Leaning three-wheeler hints at future production model

Designs for an unseen Yamaha three-wheeler have emerged via the Japanese patent office – adding to a growing body of evidence that shows the firm is planning a sporty leaning trike with a much longer, lower look than the existing Niken.

The new design is very clearly a development of last year’s MW-Vision concept, which was unveiled at last year’s Tokyo Motor Show. The new machine shares the same front and rear suspension components and similar styling themes but with a much more conventional motorcycle-inspired shape. Where the MW-Vision had a car-style seat, a wrap-around screen and a roof over the rider’s head, the new design looks like a futuristic touring bike crossed with a scooter. The seat and controls are relatively conventional, with an armchair-style pillion saddle.

Larger-diameter wheels than the MW-Vision help to visually offset the bike’s extended wheelbase, and there’s a hint at its technical make-up, with an exhaust pipe emerging from each side and exiting from the back of side pods that also appear to house the engine’s radiators.

Those exhaust pipes show that there’s a petrol engine mounted in the front section of the bike, just behind the front wheels. How is it getting power to the rear wheel? If this bike uses the same technology proposed for last year’s MW-Vision, the engine is purely a generator, charging batteries that power an electric motor that drives the wheel. It’s a so-called ‘series hybrid’ setup, as featured on some cars – notably the Holden Volt (sold elsewhere as the Chevrolet Volt and Opel Ampera) – that’s intended to give plenty of range while using a relatively small, light battery pack.
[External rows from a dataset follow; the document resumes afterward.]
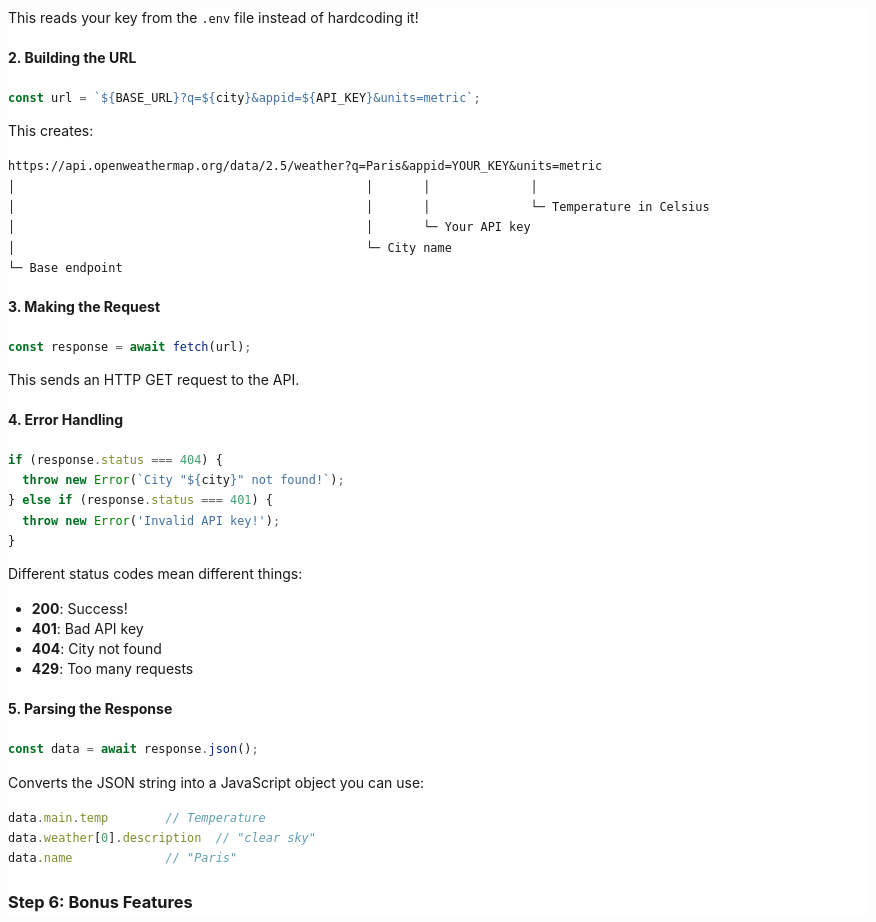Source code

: This reads your key from the `.env` file instead of hardcoding it!

#### 2. Building the URL

```javascript
const url = `${BASE_URL}?q=${city}&appid=${API_KEY}&units=metric`;
```

This creates:
```
https://api.openweathermap.org/data/2.5/weather?q=Paris&appid=YOUR_KEY&units=metric
│                                                 │       │              │
│                                                 │       │              └─ Temperature in Celsius
│                                                 │       └─ Your API key
│                                                 └─ City name
└─ Base endpoint
```

#### 3. Making the Request

```javascript
const response = await fetch(url);
```

This sends an HTTP GET request to the API.

#### 4. Error Handling

```javascript
if (response.status === 404) {
  throw new Error(`City "${city}" not found!`);
} else if (response.status === 401) {
  throw new Error('Invalid API key!');
}
```

Different status codes mean different things:
- **200**: Success!
- **401**: Bad API key
- **404**: City not found
- **429**: Too many requests

#### 5. Parsing the Response

```javascript
const data = await response.json();
```

Converts the JSON string into a JavaScript object you can use:

```javascript
data.main.temp        // Temperature
data.weather[0].description  // "clear sky"
data.name             // "Paris"
```

### Step 6: Bonus Features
The petrol engine would run when the battery gets low, revving at a constant, efficient speed, to make it cleaner than a normal petrol-powered bike could be.

These designs clearly don’t show a production machine; this is a concept bike, but the decision to call-off most of this year’s major motorcycle shows means there’s no platform to unveil it. Normally designs like these are timed to appear in patents after the bike in question has been officially unveiled, but the COVID-19 pandemic might have made that impossible.

Yamaha does have plans for a production machine with this sort of style, though. In a planning document published early last year, the firm showed the silhouette of a very similar-looking bike as part of its ‘LMW’ (leaning multi-wheel) range. The firm also bought patent rights to this double-wishbone suspension system from Norwegian firm Brudeli – which made small numbers of KTM-based ‘Leanster’ bikes using it – in 2017, and has since used it on its own patents including designs for a three-wheeled version of the TMAX 560.

It’s also worth bearing in mind that the Niken three wheeler was previewed not once but twice in concept form. First there was the ‘01GEN’ concept in 2014, followed by the more production-style MWT-9 concept in 2015, before the production version appeared in 2017. Is Yamaha following the same game plan with this design, showing it first as the roofed MW-Vision, then as this more motorcycle-style design, before unleashing a production spin-off?